Клодина не двигалась, она только опустила глаза и на мгновение сильно покраснела.
– Удивительно, ведь мама никогда не отказывает мне ни в чем. Да, а теперь, Клодина, я обращаюсь к вам с просьбой: останьтесь у меня, по крайней мере, на время нашего пребывания здесь.
– Ваше высочество, это невозможно! – почти вскрикнула Клодина и прибавила: – Мой брат, ваше высочество, его маленькая дочь…
– О, я понимаю важность всего этого. Но, прошу вас, по крайней мере несколько часов ежедневно… Обещайте мне, Клодина… Пойте для меня иногда. Вы не знаете, как хорошо действует на меня ваше пение.
Худенькое личико с лихорадочным румянцем склонилось к Клодине, неестественно блестящие глаза с мольбой смотрели на нее. В лице этом так трогательно выражалась угасающая жизнь… Зачем эта женщина просила ее, и понимала ли она, кого просила… Если бы она только знала… Но нет, она не должна ничего заподозрить.
– Ваше высочество… – прошептала Клодина.
– Нет-нет, от меня не так легко отделаться, я хочу иметь друга, и более доброго и верного я не найду.
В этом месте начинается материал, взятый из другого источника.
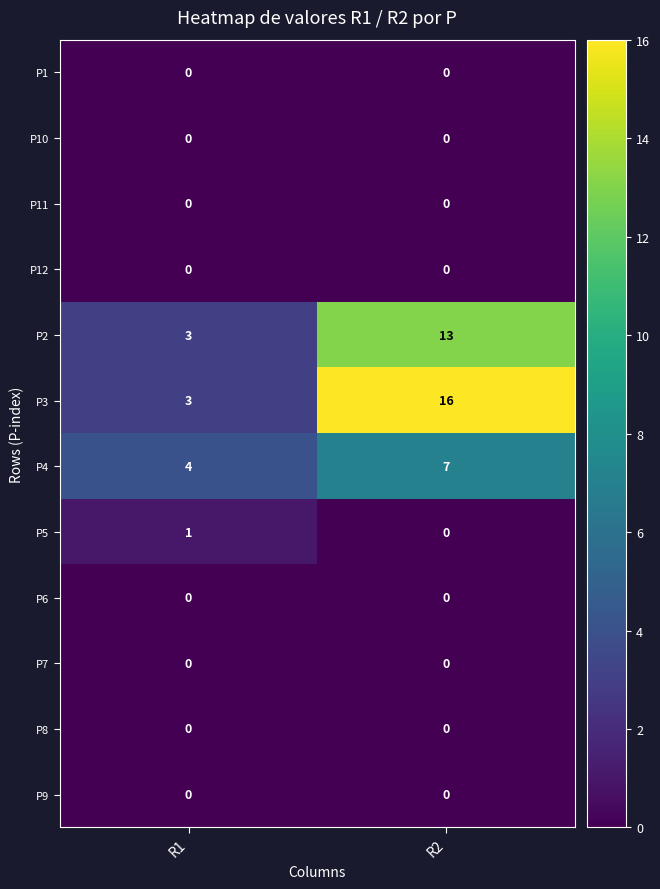

True or false: P10 has a value of 0 at R2.

True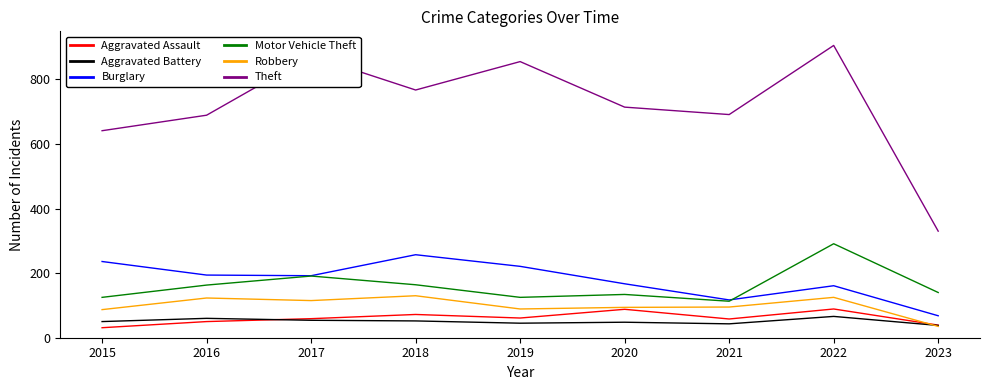

True or false: Burglary and Aggravated Battery intersect in this chart.

False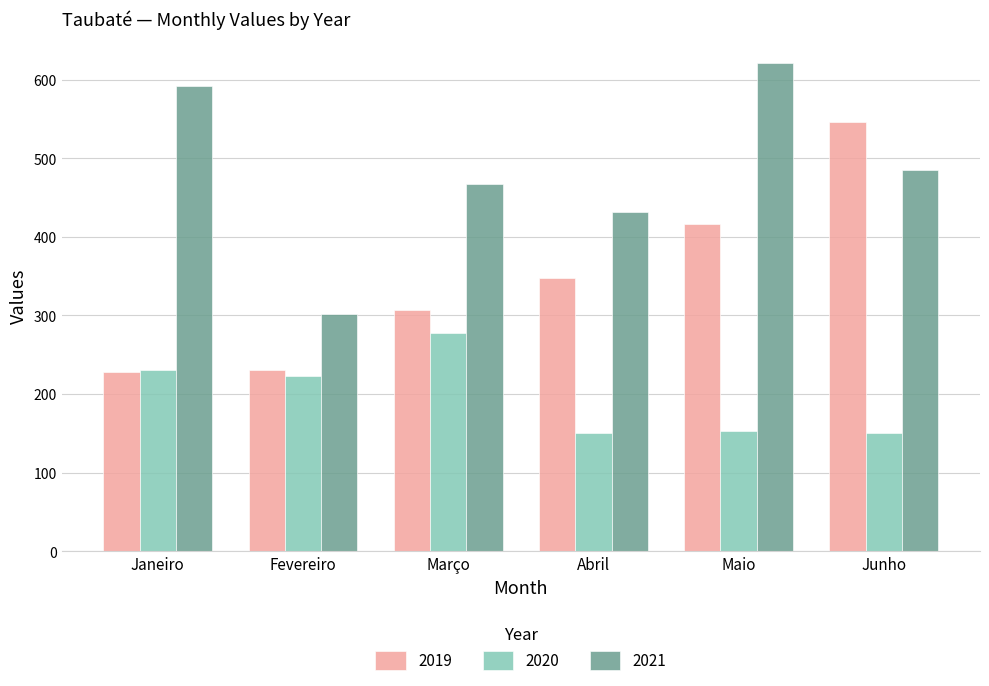

What is the smallest value displayed?

151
Клодина, зачем вы заставляете меня так вас просить?
– Ваше высочество, – повторила побежденная девушка и наклонилась к руке, все еще державшей ее руку.
Но герцогиня подняла ее голову и поцеловала в лоб.
– Ваше высочество, ради Бога! – дрожащим голосом прошептала Клодина.
Герцогиня не слышала ее: она повернулась к старой горничной, которая тихим голосом доложила, что герцог с господами будет ужинать в салоне рядом со столовой, и спросила, куда ее высочество прикажет подать ужин ей.
– Здесь, наверху, в маленькой гостиной, – распорядилась герцогиня и разочарованно взглянула на Клодину. – Я с такой радостью ждала сегодняшнего ужина! Мы бы составили милый квартет: герцог, ваш кузен и мы с вами. – И шутливо добавила: – Да, да, милая Клодина, мы, бедные жены, всегда терпим то, что сердца наших мужей делятся между нами и еще несколькими страстями. Охота и ломбер не раз вызывали у меня слезы, но счастливы жены, которые не имеют более важных причин, чтобы плакать.
Лишь в девять часов Клодина получила разрешение уехать. Когда она в сопровождении горничной герцогини сходила по широкой, хорошо знакомой лестнице, ей встретился лакей с двумя украшенными гербами бокалами для шампанского. Она знала, что герцог любит играть с большим количеством шампанского и папирос: игра часто продолжалась до рассвета. Слава Богу, что это случилось сегодня!
Клодина легко сбежала вниз по пурпурному ковру. У дверей стоял старый слуга ее отца, Фридрих Керн, одетый в герцогскую ливрею, его открытое лицо сморщилось в радостной улыбке. Она ласково кивнула ему и поспешно вышла.